- **The data**
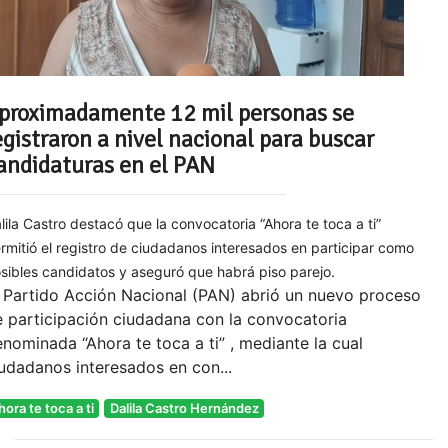
proximadamente 12 mil personas se
egistraron a nivel nacional para buscar
andidaturas en el PAN
lila Castro destacó que la convocatoria “Ahora te toca a ti”
rmitió el registro de ciudadanos interesados en participar como
sibles candidatos y aseguró que habrá piso parejo.
 Partido Acción Nacional (PAN) abrió un nuevo proceso
 participación ciudadana con la convocatoria
nominada “Ahora te toca a ti” , mediante la cual
udadanos interesados en con...
hora te toca a ti
Dalila Castro Hernández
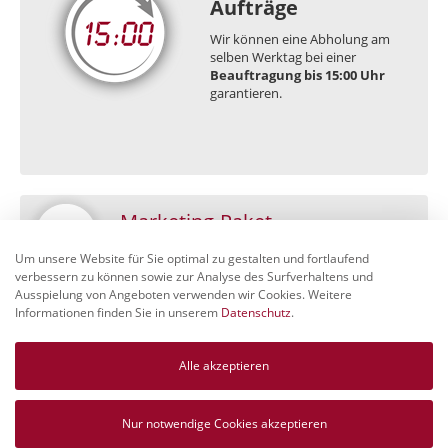
Aufträge
Wir können eine Abholung am
selben Werktag bei einer
Beauftragung bis 15:00 Uhr
garantieren.
Marketing-Paket
Bestellformular
Um unsere Website für Sie optimal zu gestalten und fortlaufend
verbessern zu können sowie zur Analyse des Surfverhaltens und
Ausspielung von Angeboten verwenden wir Cookies. Weitere
Informationen finden Sie in unserem
Datenschutz
.
Unser Angebot richtet sich ausschließlich an Gewerbetreibende
(Autohäuser/Kfz-Werkstätten/Kfz-Betriebe).
Alle akzeptieren
© August 2026 - c3-cramm car concepts GmbH, 38550 Isenbüttel -
All rights reserved.
Nur notwendige Cookies akzeptieren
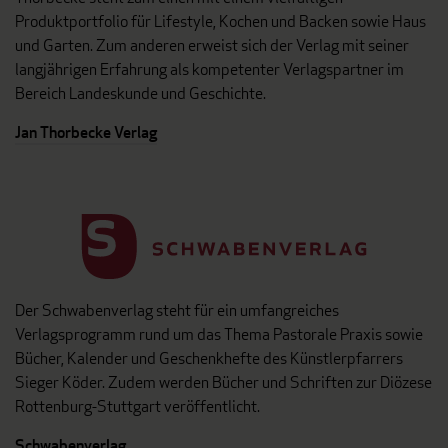
Produktportfolio für Lifestyle, Kochen und Backen sowie Haus
und Garten. Zum anderen erweist sich der Verlag mit seiner
langjährigen Erfahrung als kompetenter Verlagspartner im
Bereich Landeskunde und Geschichte.
Jan Thorbecke Verlag
Der Schwabenverlag steht für ein umfangreiches
Verlagsprogramm rund um das Thema Pastorale Praxis sowie
Bücher, Kalender und Geschenkhefte des Künstlerpfarrers
Sieger Köder. Zudem werden Bücher und Schriften zur Diözese
Rottenburg-Stuttgart veröffentlicht.
Schwabenverlag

- **Exercise goal**
Could you return the text read from every one of the rows above, unchanged and line for line, with the pictures left out?

- **Answer box**
proximadamente 12 mil personas se
egistraron a nivel nacional para buscar
andidaturas en el PAN
lila Castro destacó que la convocatoria “Ahora te toca a ti”
rmitió el registro de ciudadanos interesados en participar como
sibles candidatos y aseguró que habrá piso parejo.
 Partido Acción Nacional (PAN) abrió un nuevo proceso
 participación ciudadana con la convocatoria
nominada “Ahora te toca a ti” , mediante la cual
udadanos interesados en con...
hora te toca a ti
Dalila Castro Hernández
Aufträge
Wir können eine Abholung am
selben Werktag bei einer
Beauftragung bis 15:00 Uhr
garantieren.
Marketing-Paket
Bestellformular
Um unsere Website für Sie optimal zu gestalten und fortlaufend
verbessern zu können sowie zur Analyse des Surfverhaltens und
Ausspielung von Angeboten verwenden wir Cookies. Weitere
Informationen finden Sie in unserem
Datenschutz
.
Unser Angebot richtet sich ausschließlich an Gewerbetreibende
(Autohäuser/Kfz-Werkstätten/Kfz-Betriebe).
Alle akzeptieren
© August 2026 - c3-cramm car concepts GmbH, 38550 Isenbüttel -
All rights reserved.
Nur notwendige Cookies akzeptieren
Produktportfolio für Lifestyle, Kochen und Backen sowie Haus
und Garten. Zum anderen erweist sich der Verlag mit seiner
langjährigen Erfahrung als kompetenter Verlagspartner im
Bereich Landeskunde und Geschichte.
Jan Thorbecke Verlag
Der Schwabenverlag steht für ein umfangreiches
Verlagsprogramm rund um das Thema Pastorale Praxis sowie
Bücher, Kalender und Geschenkhefte des Künstlerpfarrers
Sieger Köder. Zudem werden Bücher und Schriften zur Diözese
Rottenburg-Stuttgart veröffentlicht.
Schwabenverlag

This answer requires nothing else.